◆ Dokumentabschnitt:
Mohammed bin Salman soll seit der Tat tagelang vor sich hin gebrütet haben und später auf der Suche nach einem Schuldigen für den Mord in Wutausbrüche verfallen sein: So beschreibt David Ignatius, der Kolumnist der „Washington Post“mit exzellenten Geheimdienstquellen, die Gemütslage des Kronprinzen. Aus Angst vor einem Attentat soll der Kronprinz oft auf seiner Jacht übernachtet haben.
Die „Vision 2030“hängt in der Luft
Wiederholt hatte er laut Geheimdienstberichten angeordnet, den prominenten Kritiker Khashoggi heimzuholen – zunächst aus seinem US-Exil in Virginia, schließlich mit tödlichen Konsequenzen aus Istanbul, als Leichenteile in Koffern verpackt. Das Verhör sei „außer Kontrolle“geraten, schuld seien „Schurken“: So streuten es angeblich die Saudis, und so gab Donald Trump deren Version wieder.
Für MbS ist zuletzt viel schiefgelaufen: Der von ihm noch als Verteidigungsminister initiierte Jemen-Krieg zieht sich in die Länge, die Isolation des Emirats Katar ist misslungen, die Beteilung bei Tesla und der Börsengang des Ölkonzerns Saudi Aramco sind vorerst gescheitert. Seine hochfliegende „Vision 2030“für ein modernes Saudiarabien, die Pläne für die Zukunftsstadt Neom am Roten Meer hängen in der Luft – zumal zahlreiche westliche Gäste ihre Teilnahme an der Investorenkonferenz „Davos in der Wüste“im Hotel Ritz Carlton in Riad wegen der Affäre Khashoggi abgesagt haben. Im Ritz Carlton hatte der Kronprinz im Vorjahr Hunderte Mächtige des Königreichs unter Hausarrest stellen lassen, ihnen ein Milliardenvermögen abgepresst – und einflussreiche Prinzen aus der Königsfamilie kaltgestellt.

◆ Arbeitsanweisung A: Gib bitte den Abschnitt über Mohammed bin Salman zwischen „Mohammed bin Salman“ und „deren Version wieder.“ wörtlich wieder, beide Stellen eingeschlossen.
◆ Arbeitsanweisung B:
Beantworte anhand des Abschnitts über Mohammed bin Salman:
(i) Wo soll der Kronprinz aus Angst vor einem Attentat oft übernachtet haben?
(ii) Wo lag Khashoggis US-Exil?
(iii) In welchem Hotel findet die Investorenkonferenz „Davos in der Wüste“ statt?
◆ Arbeitsanweisung C: Führe den Abschnitt über Mohammed bin Salman im Anschluss an seinen letzten Satz weiter.
Die Daten spielen hierfür keine Rolle.

◆ Datenauszug:
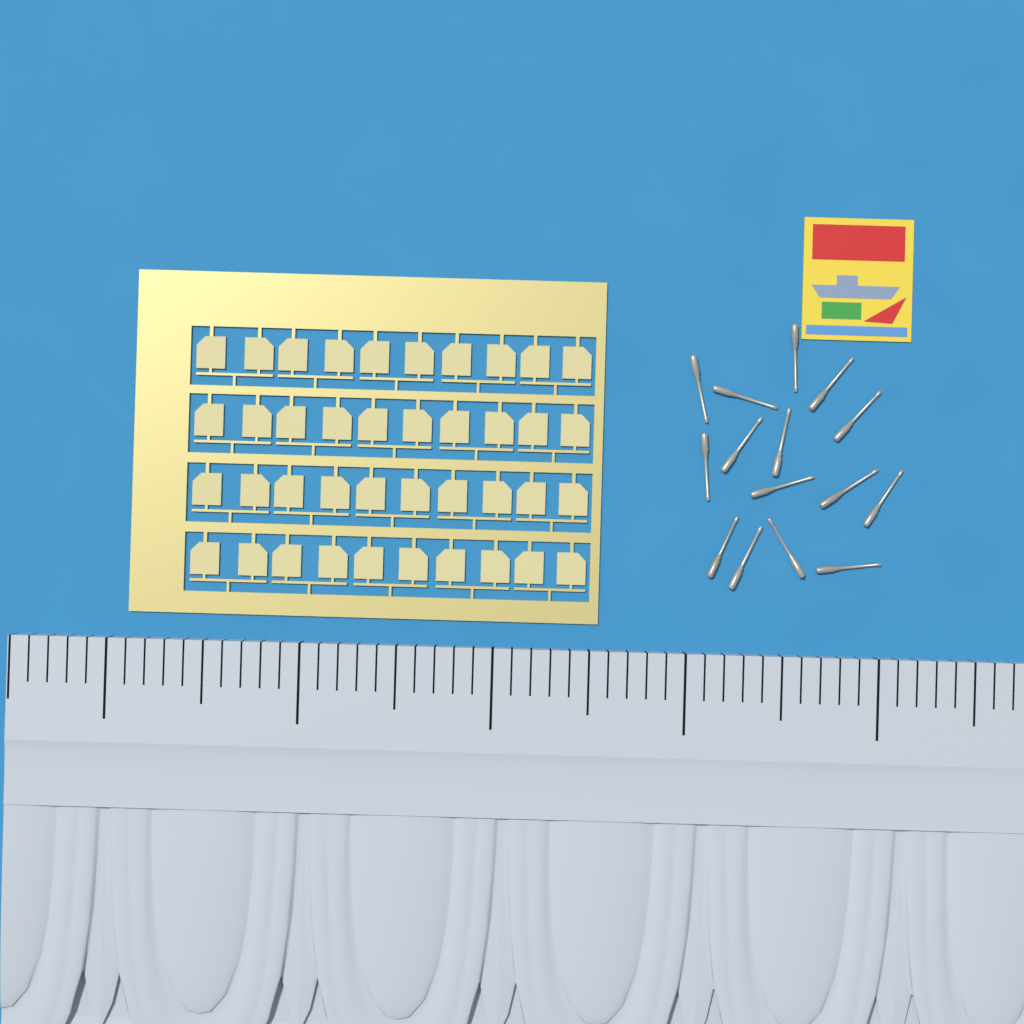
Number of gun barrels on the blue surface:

◆ Schriftliche Antwort A:
Mohammed bin Salman soll seit der Tat tagelang vor sich hin gebrütet haben und später auf der Suche nach einem Schuldigen für den Mord in Wutausbrüche verfallen sein: So beschreibt David Ignatius, der Kolumnist der „Washington Post“mit exzellenten Geheimdienstquellen, die Gemütslage des Kronprinzen. Aus Angst vor einem Attentat soll der Kronprinz oft auf seiner Jacht übernachtet haben.
Die „Vision 2030“hängt in der Luft
Wiederholt hatte er laut Geheimdienstberichten angeordnet, den prominenten Kritiker Khashoggi heimzuholen – zunächst aus seinem US-Exil in Virginia, schließlich mit tödlichen Konsequenzen aus Istanbul, als Leichenteile in Koffern verpackt. Das Verhör sei „außer Kontrolle“geraten, schuld seien „Schurken“: So streuten es angeblich die Saudis, und so gab Donald Trump deren Version wieder.

◆ Schriftliche Antwort B:
(i) Auf seiner Jacht.
(ii) In Virginia.
(iii) Im Hotel Ritz Carlton in Riad.

◆ Schriftliche Antwort C:
Nach innen ein skrupelloser Autokrat, nach außen ein Reformer, der eine Modernisierung einleitete, die Religionspolizei zurückdrängte, Kinos, Konzerte und Frauen am Steuer zuließ: Das sind die zwei Facetten, die der Lieblingssohn von König Salman in sich vereint. Im Frühjahr ließ sich MbS noch in London, Paris und auf einer dreiwöchigen USA-Tour feiern, hofiert von den Mächtigen der Wall Street und der Medienwelt, von Hollywood und Silicon Valley. Das Who’s who der US-Elite posierte mit ihm. Nun wünschen ihn sogar prominente republikanische Senatoren wie Lindsey Graham zum Teufel – nur nicht Trump, Kushner und Co. Doch auch das Weiße Haus wird ihm vorerst nicht den roten Teppich ausrollen. „Nur der Tod kann mich aufhalten“, prophezeite er während seines US-Trips. Er könnte recht behalten – nur anders als gedacht.